::: Supplied material :::

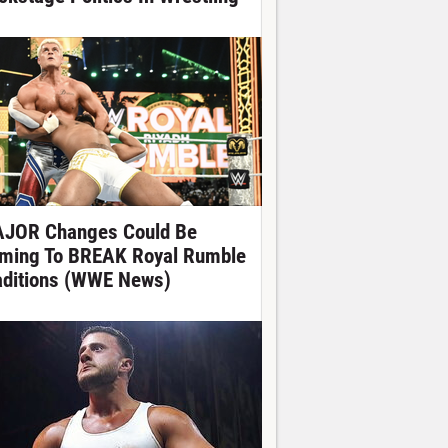
JOR Changes Could Be
ming To BREAK Royal Rumble
aditions (WWE News)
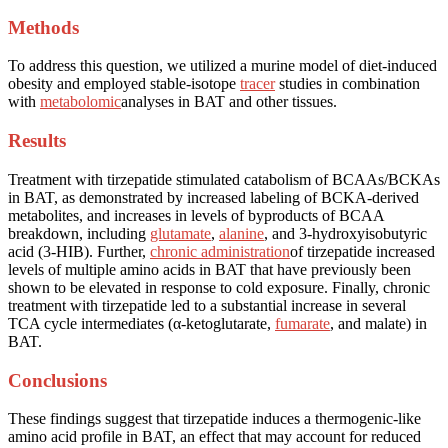
Methods
To address this question, we utilized a murine model of diet-induced
obesity and employed stable-isotope
tracer
studies in combination
with
metabolomic
analyses in BAT and other tissues.
Results
Treatment with tirzepatide stimulated catabolism of BCAAs/BCKAs
in BAT, as demonstrated by increased labeling of BCKA-derived
metabolites, and increases in levels of byproducts of BCAA
breakdown, including
glutamate
,
alanine
, and 3-hydroxyisobutyric
acid (3-HIB). Further,
chronic administration
of tirzepatide increased
levels of multiple amino acids in BAT that have previously been
shown to be elevated in response to cold exposure. Finally, chronic
treatment with tirzepatide led to a substantial increase in several
TCA cycle intermediates (α-ketoglutarate,
fumarate
, and malate) in
BAT.
Conclusions
These findings suggest that tirzepatide induces a thermogenic-like
amino acid profile in BAT, an effect that may account for reduced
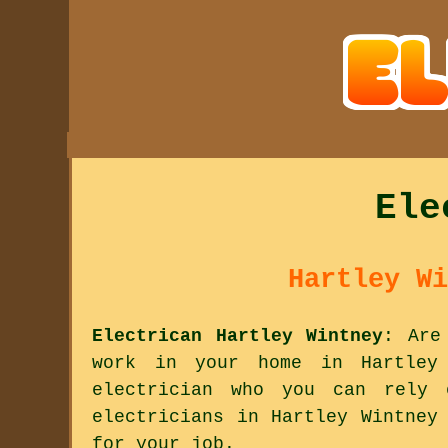
Ele
Hartley Wi
Electrican Hartley Wintney
: Are
work in your home in Hartley 
electrician who you can rely
electricians in Hartley Wintney
for your job.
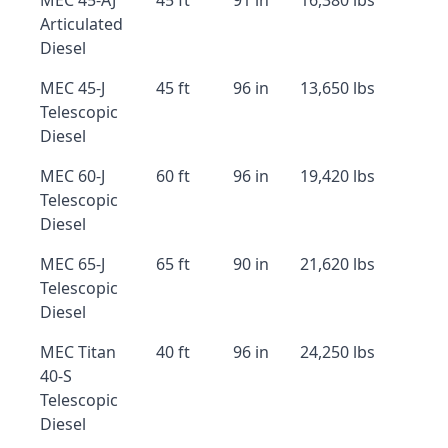
MEC 45-AJ
45 ft
91 in
16,380 lbs
Articulated
Diesel
MEC 45-J
45 ft
96 in
13,650 lbs
Telescopic
Diesel
MEC 60-J
60 ft
96 in
19,420 lbs
Telescopic
Diesel
MEC 65-J
65 ft
90 in
21,620 lbs
Telescopic
Diesel
MEC Titan
40 ft
96 in
24,250 lbs
40-S
Telescopic
Diesel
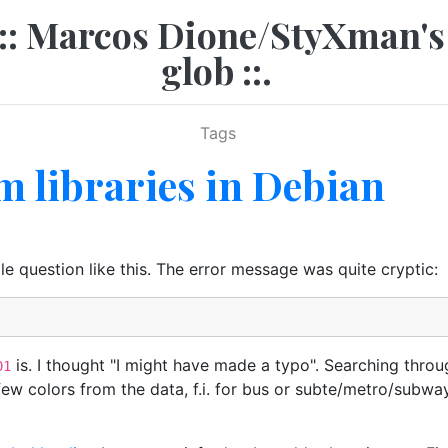
.:: Marcos Dione/StyXman's
glob ::.
Tags
 libraries in Debian
le question like this. The error message was quite cryptic:
is. I thought "I might have made a typo". Searching thr
01
few colors from the data, f.i. for bus or subte/metro/subway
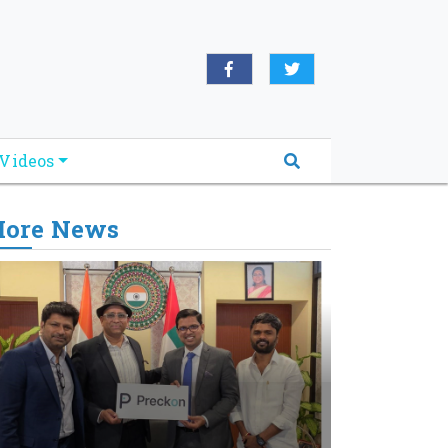
Videos
ore News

:::

Directions for this task: Filter the listing above by the word "chronic"; copy each line that passes.

Your solution:
chronic administration
shown to be elevated in response to cold exposure. Finally, chronic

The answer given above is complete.